begin Given records

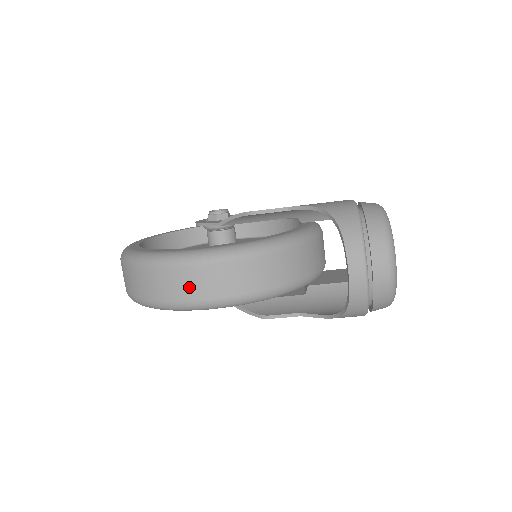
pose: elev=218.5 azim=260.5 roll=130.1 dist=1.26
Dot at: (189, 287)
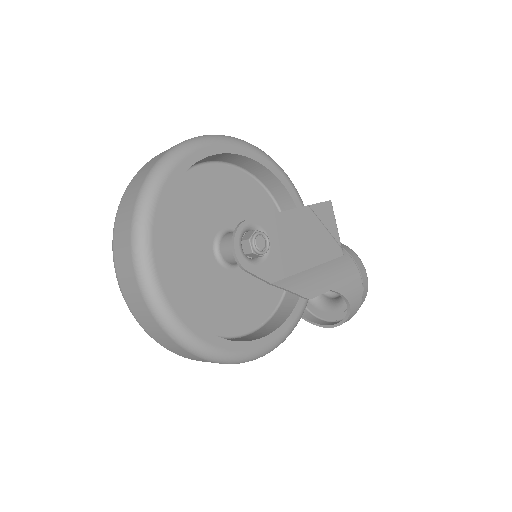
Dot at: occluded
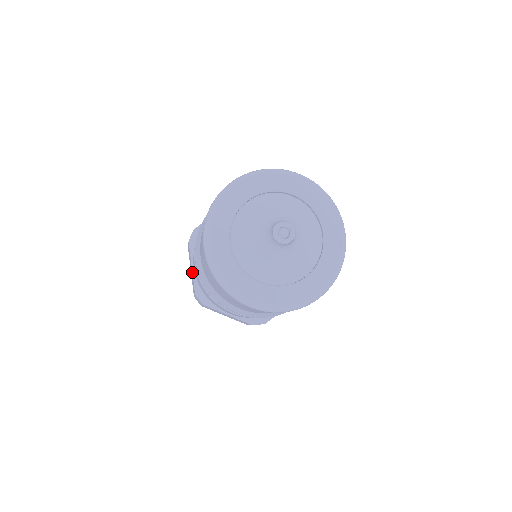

end Given records
begin Given records

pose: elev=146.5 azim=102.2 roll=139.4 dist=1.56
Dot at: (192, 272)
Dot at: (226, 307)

end Given records

**Problem to work on**
Reproduce the stretch of lines from the one containing "pose: elev=218.5 azim=260.5" through the one containing "Dot at: occluded", both included, and omit any pictures from your answer.

**Exercise result**
pose: elev=218.5 azim=260.5 roll=130.1 dist=1.26
Dot at: (189, 287)
Dot at: occluded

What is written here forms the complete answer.